Where do we find the bottom line, the truth, the successful end of our quest, and how will we know when we’ve discovered it? Churchhill once said, “Men occasionally stumble over the truth, but most of them pick themselves up and hurry off as if nothing had happened.” Do we bump into truth in the darkness, only to carom off in another direction, glad to have survived the collision?
Truth is hard to establish. Eyewitnesses to the same event may differ widely in what they believe they saw. A corpus delicti, a cellphone video, a bloody glove, a laptop, a dossier, a sworn affidavit, a cross, a crown of thorns, an image mysteriously appearing on a long linen cloth. Nothing proves anything beyond reasonable doubt.
But this stubborn fact remains, “I am the way, the truth and the life.” This man told us that He is the truth. He proved it by dying, and then rising to life again, never again to die and promising his followers everlasting life. It isn’t in telescopes or petri dishes or launch pads that this fact will be established, but in the lives and hearts of millions, even billions of believers in the living Jesus. It's true or we’re sunk. He’s the truth or we are complete fools.
Yes, it’s subjective. Yes, it could all be a very clever deception, but then why create such a fool’s paradise as the Church? Who benefits by our following a man dead 2000 years? What else explains the actions of eleven men and a gathering of women and other disciples who were far more willing to witness what they’d seen than to save their own lives? Independent sources all say that He lived and died on a cross, and the evidence of His Resurrection would be sufficient today for a conviction in court or a scientific journal peer-reviewed article.
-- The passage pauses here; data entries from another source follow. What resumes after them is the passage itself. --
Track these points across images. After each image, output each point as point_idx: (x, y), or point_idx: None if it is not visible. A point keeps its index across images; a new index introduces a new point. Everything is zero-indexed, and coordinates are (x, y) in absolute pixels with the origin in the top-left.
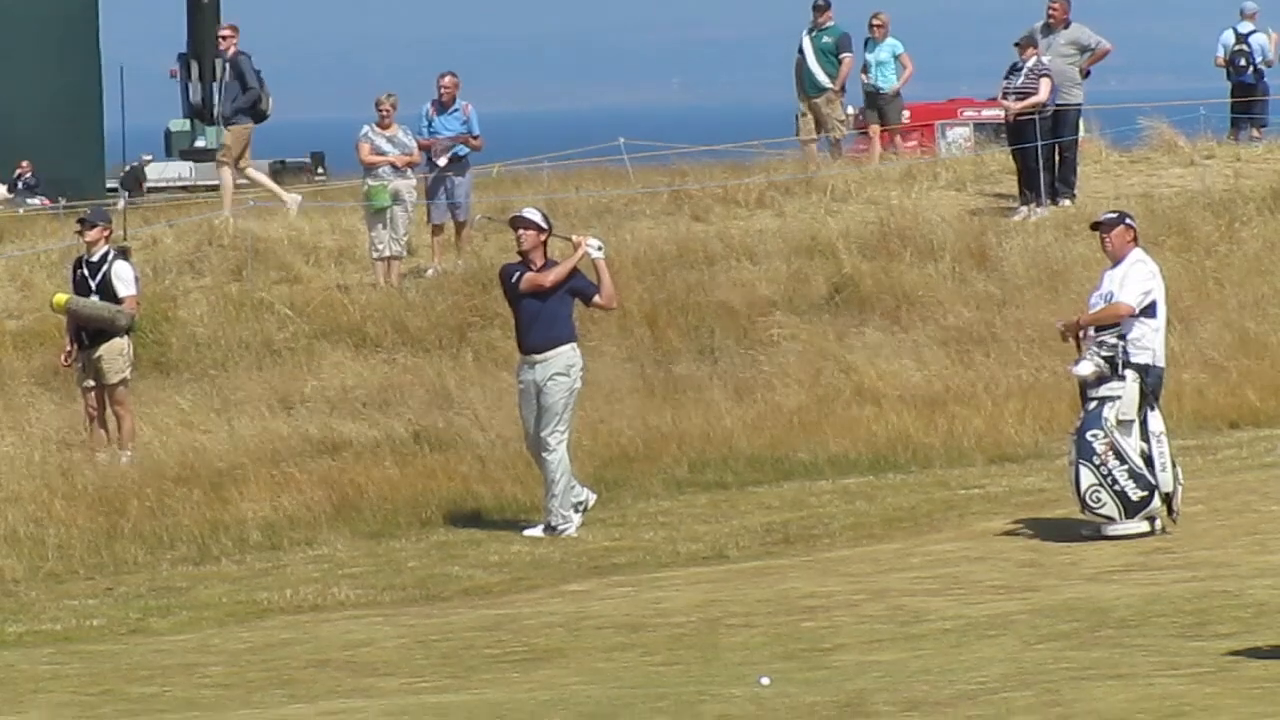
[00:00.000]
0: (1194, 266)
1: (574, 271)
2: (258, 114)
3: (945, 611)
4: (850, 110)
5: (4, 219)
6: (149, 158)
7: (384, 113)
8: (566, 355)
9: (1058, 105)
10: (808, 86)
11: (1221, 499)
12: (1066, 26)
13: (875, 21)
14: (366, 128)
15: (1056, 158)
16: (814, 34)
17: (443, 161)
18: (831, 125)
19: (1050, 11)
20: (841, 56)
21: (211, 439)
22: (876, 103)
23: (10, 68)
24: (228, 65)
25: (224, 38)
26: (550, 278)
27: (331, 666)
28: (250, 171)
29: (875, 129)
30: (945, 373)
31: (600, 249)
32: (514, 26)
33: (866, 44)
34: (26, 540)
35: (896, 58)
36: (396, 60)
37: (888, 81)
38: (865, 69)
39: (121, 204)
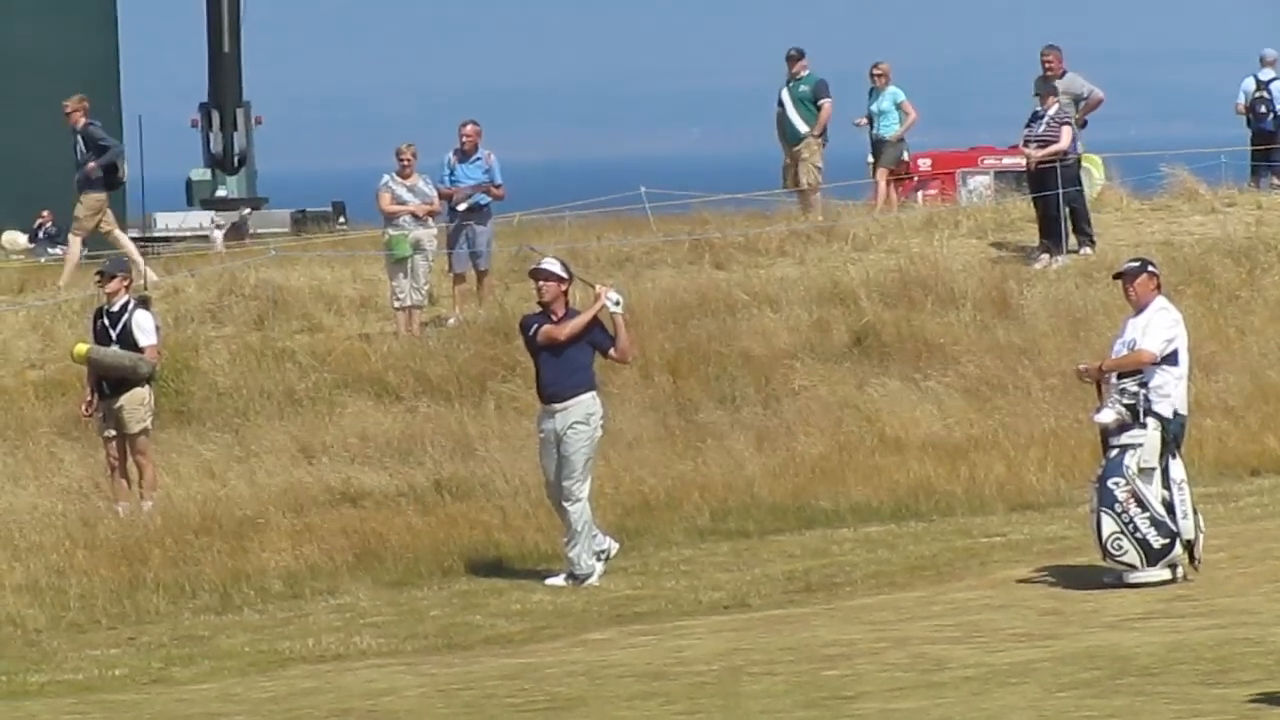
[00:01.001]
0: (1215, 314)
1: (591, 323)
2: (113, 182)
3: (967, 659)
4: (869, 160)
5: (25, 269)
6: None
7: (405, 162)
8: (586, 404)
9: None
10: (789, 135)
11: (1243, 546)
12: (1061, 77)
13: (876, 71)
14: (387, 177)
15: (1066, 209)
16: (791, 84)
17: (462, 207)
18: (806, 170)
19: (1046, 63)
20: (820, 103)
21: (233, 488)
22: (880, 150)
23: (31, 117)
24: (79, 137)
25: (70, 112)
26: (565, 332)
27: (354, 716)
28: (115, 234)
29: (883, 173)
30: (967, 421)
31: (618, 304)
32: (533, 76)
33: (870, 94)
34: (49, 590)
35: (898, 105)
36: (417, 109)
37: (890, 129)
38: (870, 119)
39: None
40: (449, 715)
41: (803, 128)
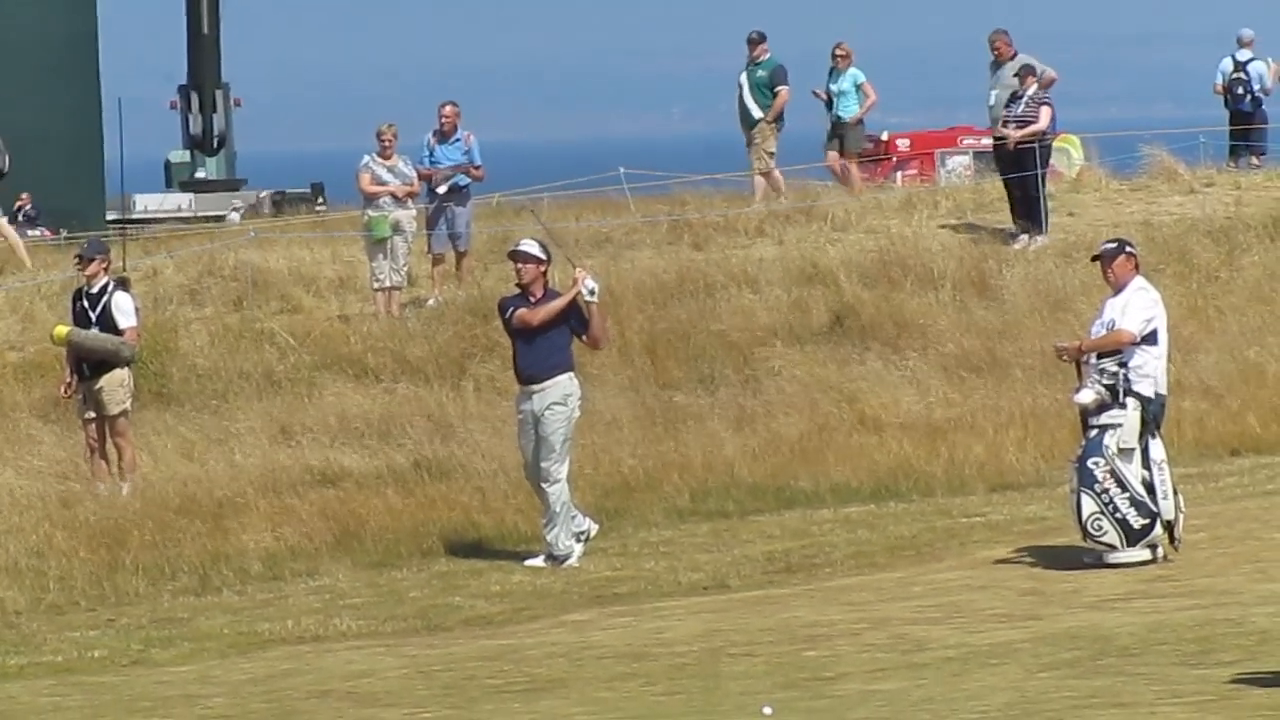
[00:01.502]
0: (1194, 294)
1: (568, 307)
2: None
3: (947, 640)
4: (825, 141)
5: (4, 251)
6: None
7: (385, 143)
8: (564, 385)
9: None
10: (745, 121)
11: (1223, 527)
12: (1012, 59)
13: (838, 52)
14: (367, 158)
15: (1019, 192)
16: (750, 69)
17: (442, 190)
18: (758, 156)
19: (995, 47)
20: (776, 89)
21: (212, 470)
22: (840, 132)
23: (9, 99)
24: None
25: None
26: (538, 317)
27: (333, 697)
28: None
29: (834, 156)
30: (946, 401)
31: (593, 293)
32: (515, 57)
33: (831, 74)
34: (28, 572)
35: (858, 87)
36: (397, 90)
37: (849, 111)
38: (829, 99)
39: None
40: (429, 697)
41: (757, 113)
He is truth. And so must we conclude and for all our lives declare it. He is truth, and everyone who says otherwise is lying. Never be afraid to say you believe in Jesus Christ.
O ALMIGHTY God, who alone canst order the unruly wills and affections of sinful men; Grant unto thy people, that they may love the thing which thou commandest, and desire that which thou dost promise; that so, among the sundry and manifold changes of the world, our hearts may surely there be fixed, where true joys are to be found; through Jesus Christ our Lord. Amen.